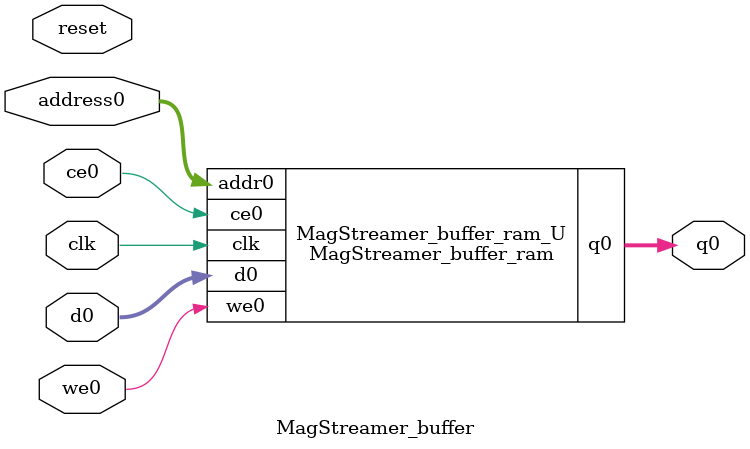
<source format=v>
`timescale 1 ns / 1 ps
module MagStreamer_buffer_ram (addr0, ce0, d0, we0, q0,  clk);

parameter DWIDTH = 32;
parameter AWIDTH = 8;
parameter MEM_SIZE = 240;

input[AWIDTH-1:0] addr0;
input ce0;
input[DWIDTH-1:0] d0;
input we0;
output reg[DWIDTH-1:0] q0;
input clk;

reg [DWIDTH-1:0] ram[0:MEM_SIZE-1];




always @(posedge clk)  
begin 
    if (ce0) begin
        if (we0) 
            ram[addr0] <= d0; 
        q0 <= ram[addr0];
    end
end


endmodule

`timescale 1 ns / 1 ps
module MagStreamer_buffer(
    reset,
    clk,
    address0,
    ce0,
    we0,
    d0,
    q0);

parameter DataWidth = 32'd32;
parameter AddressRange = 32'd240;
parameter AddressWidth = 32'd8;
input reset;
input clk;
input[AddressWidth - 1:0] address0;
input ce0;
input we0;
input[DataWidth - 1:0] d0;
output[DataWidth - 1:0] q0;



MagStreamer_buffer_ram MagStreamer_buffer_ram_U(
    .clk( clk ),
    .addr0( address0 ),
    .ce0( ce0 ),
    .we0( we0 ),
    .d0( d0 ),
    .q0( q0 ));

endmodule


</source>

------------------------

Every line above that includes the word "DWIDTH" must appear in the answer.

» Exercise response
parameter DWIDTH = 32;
input[DWIDTH-1:0] d0;
output reg[DWIDTH-1:0] q0;
reg [DWIDTH-1:0] ram[0:MEM_SIZE-1];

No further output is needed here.